__Prompt A__
Using the biography of Qi Xueqi, answer each question:
(i) In what year did his family move to Changsha?
(ii) What is Yanglinqiao Township now called?
(iii) According to Zhou Demin's brief biography, what subjects did he teach at Hunan University?
__Prompt B__
Say whether each statement agrees with the biography of Qi Xueqi, quoting the words that decide it:
(i) Qi Xueqi was born in Hunan province.
(ii) Qi Xueqi took part in the student movement of May 4, 1919.
(iii) At Changjun middle school, Qi Xueqi showed strengths in mathematics.

__Document excerpt__

------------

Qi Xueqi (齊學啟 (Qí Xuéqǐ); August 28, 1900 – March 8, 1945) was an counter-Japanese commander of the Kuomintang (KMT).

==Early life==
Qi Xueqi was born in Yanglinqiao Township (楊林橋鄉) (now Huaminglou Town), Ningxiang County (now Ningxiang), Hunan province on August 28, 1900. He attended the Qi family's private homeschool. In 1912, his family moved to Changsha, the capital of Hunan. Qi Xueqi studied in Changjun middle school and showed strengths in literature and foreign language. Four years later, he went to Beijing and studied at Tsinghua University until 1920. While there Qi attended the great student movement on May 4, 1919.

Zhou Demin's brief biography of General Qi Xueqi said that he came back to Changsha after graduating from Tsinghua and worked as a professor at Hunan University, teaching literature and foreign language, while other sources say that he had not graduated until 1923 when he went to the US.

------------

(Extracted page text data)

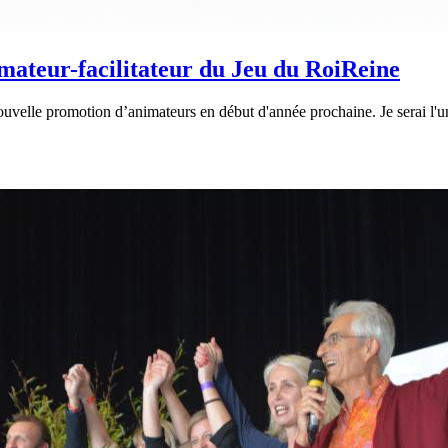
mateur-facilitateur du Jeu du RoiReine
uvelle promotion d’animateurs en début d'année prochaine. Je serai l'un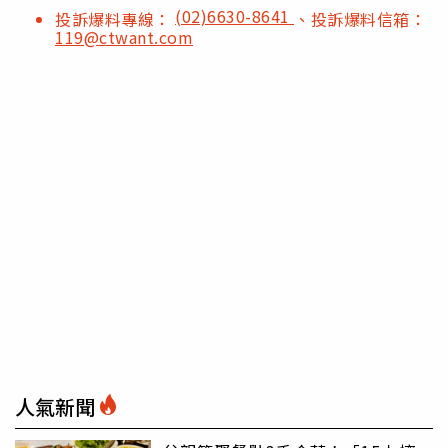
(02)6630-8641
投訴爆料專線：
、投訴爆料信箱：
119@ctwant.com
人氣新聞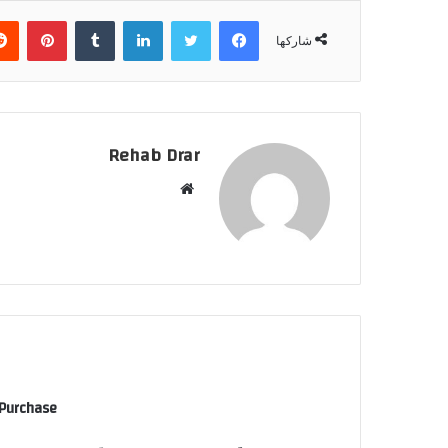
فيسبوك
تويتر
لينكدإن
‏Tumblr
بينتيريست
شاركها
Rehab Drar
م
و
ق
ع
ا
ل
و
ي
ب
 Purchase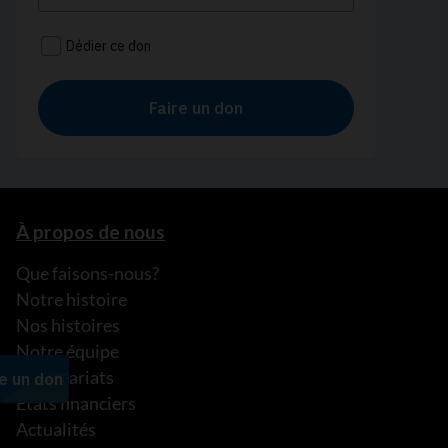
À propos de nous
Que faisons-nous?
Notre histoire
Nos histoires
Notre équipe
Partenariats
États financiers
Actualités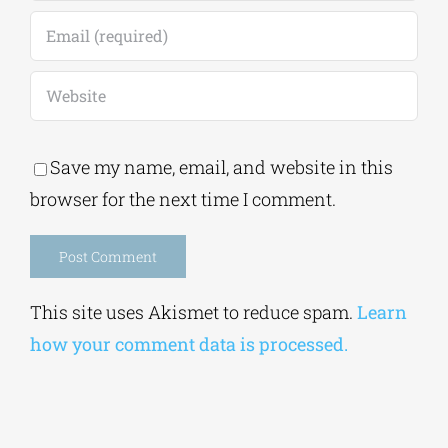
Save my name, email, and website in this
browser for the next time I comment.
Alternative:
This site uses Akismet to reduce spam.
Learn
how your comment data is processed.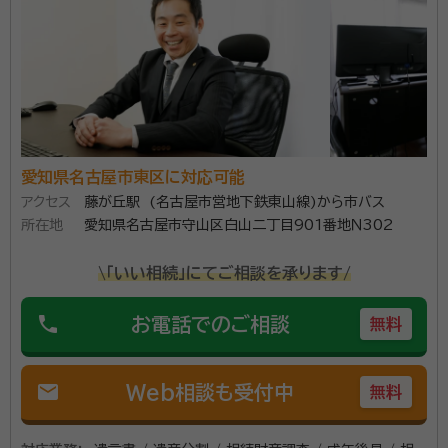
愛知県名古屋市東区に対応可能
アクセス
藤が丘駅 (名古屋市営地下鉄東山線)から市バス
所在地
愛知県名古屋市守山区白山二丁目901番地Ｎ302
\「いい相続」にてご相談を承ります/
phone
お電話でのご相談
無料
mail
Web相談も受付中
無料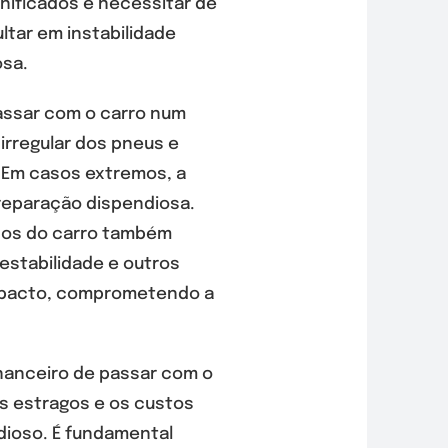
anificados e necessitar de
tar em instabilidade
osa.
ssar com o carro num
irregular dos pneus e
Em casos extremos, a
 reparação dispendiosa.
cos do carro também
estabilidade e outros
mpacto, comprometendo a
inanceiro de passar com o
os estragos e os custos
dioso. É fundamental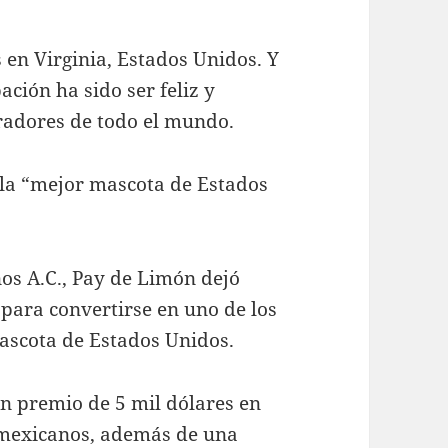
 en Virginia, Estados Unidos. Y
ción ha sido ser feliz y
adores de todo el mundo.
la “mejor mascota de Estados
os A.C., Pay de Limón dejó
 para convertirse en uno de los
mascota de Estados Unidos.
un premio de 5 mil dólares en
s mexicanos, además de una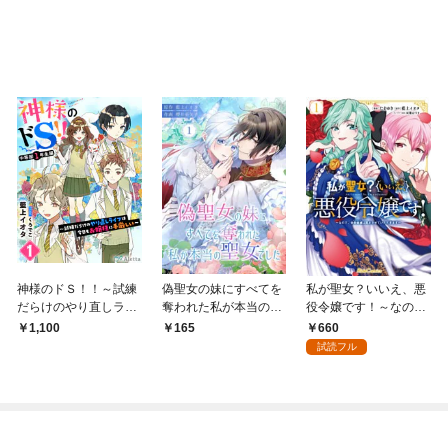
神様のドＳ！！～試練
偽聖女の妹にすべてを
私が聖女？いいえ、悪
だらけのやり直しライ
奪われた私が本当の聖
役令嬢です！～なの
フは今日もお嬢様に手
女でした 1
で、全員破滅は阻止さ
660
1,100
165
厳しい～１
せていただきます～ 1
試読フル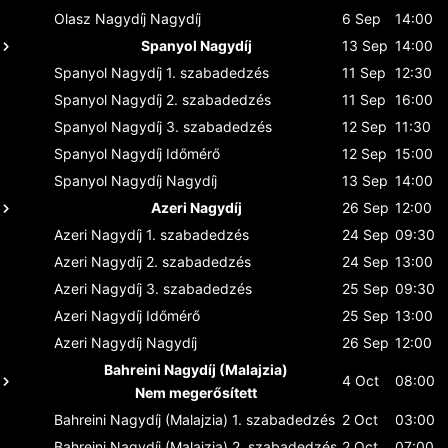
Olasz Nagydíj
Nagydíj
6 Sep
14:00
Spanyol Nagydíj
13 Sep
14:00
Spanyol Nagydíj
1. szabadedzés
11 Sep
12:30
Spanyol Nagydíj
2. szabadedzés
11 Sep
16:00
Spanyol Nagydíj
3. szabadedzés
12 Sep
11:30
Spanyol Nagydíj
Időmérő
12 Sep
15:00
Spanyol Nagydíj
Nagydíj
13 Sep
14:00
Azeri Nagydíj
26 Sep
12:00
Azeri Nagydíj
1. szabadedzés
24 Sep
09:30
Azeri Nagydíj
2. szabadedzés
24 Sep
13:00
Azeri Nagydíj
3. szabadedzés
25 Sep
09:30
Azeri Nagydíj
Időmérő
25 Sep
13:00
Azeri Nagydíj
Nagydíj
26 Sep
12:00
Bahreini Nagydíj (Malajzia)
4 Oct
08:00
Nem megerősített
Bahreini Nagydíj (Malajzia)
1. szabadedzés
2 Oct
03:00
Bahreini Nagydíj (Malajzia)
2. szabadedzés
2 Oct
07:00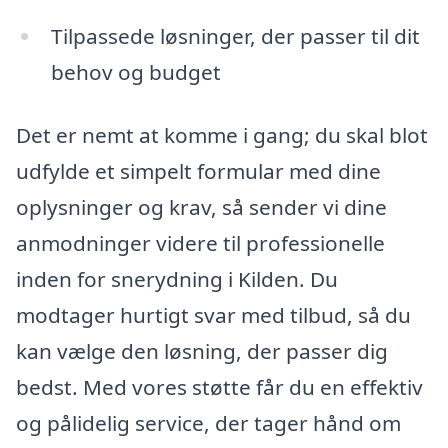
Tilpassede løsninger, der passer til dit
behov og budget
Det er nemt at komme i gang; du skal blot
udfylde et simpelt formular med dine
oplysninger og krav, så sender vi dine
anmodninger videre til professionelle
inden for snerydning i Kilden. Du
modtager hurtigt svar med tilbud, så du
kan vælge den løsning, der passer dig
bedst. Med vores støtte får du en effektiv
og pålidelig service, der tager hånd om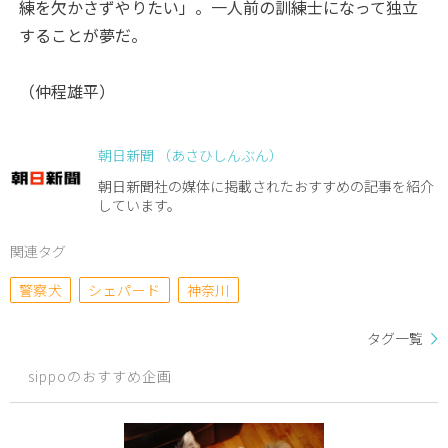
練を欠かさずやりたい」。一人前の訓練士になって独立
することが夢だ。
（仲程雄平）
朝日新聞 （あさひしんぶん）
朝日新聞社の媒体に掲載されたおすすめの記事を紹介
しています。
関連タグ
警察犬
シェパード
神奈川
タグ一覧
sippoのおすすめ企画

------------

__Expected answer A__
(i) 1912
(ii) Huaminglou Town
(iii) Literature and foreign language

__Expected answer B__
(i) Yes: "Hunan province on August 28, 1900"
(ii) Yes: "While there Qi attended the great student movement on May 4, 1919."
(iii) No: "showed strengths in literature and foreign language"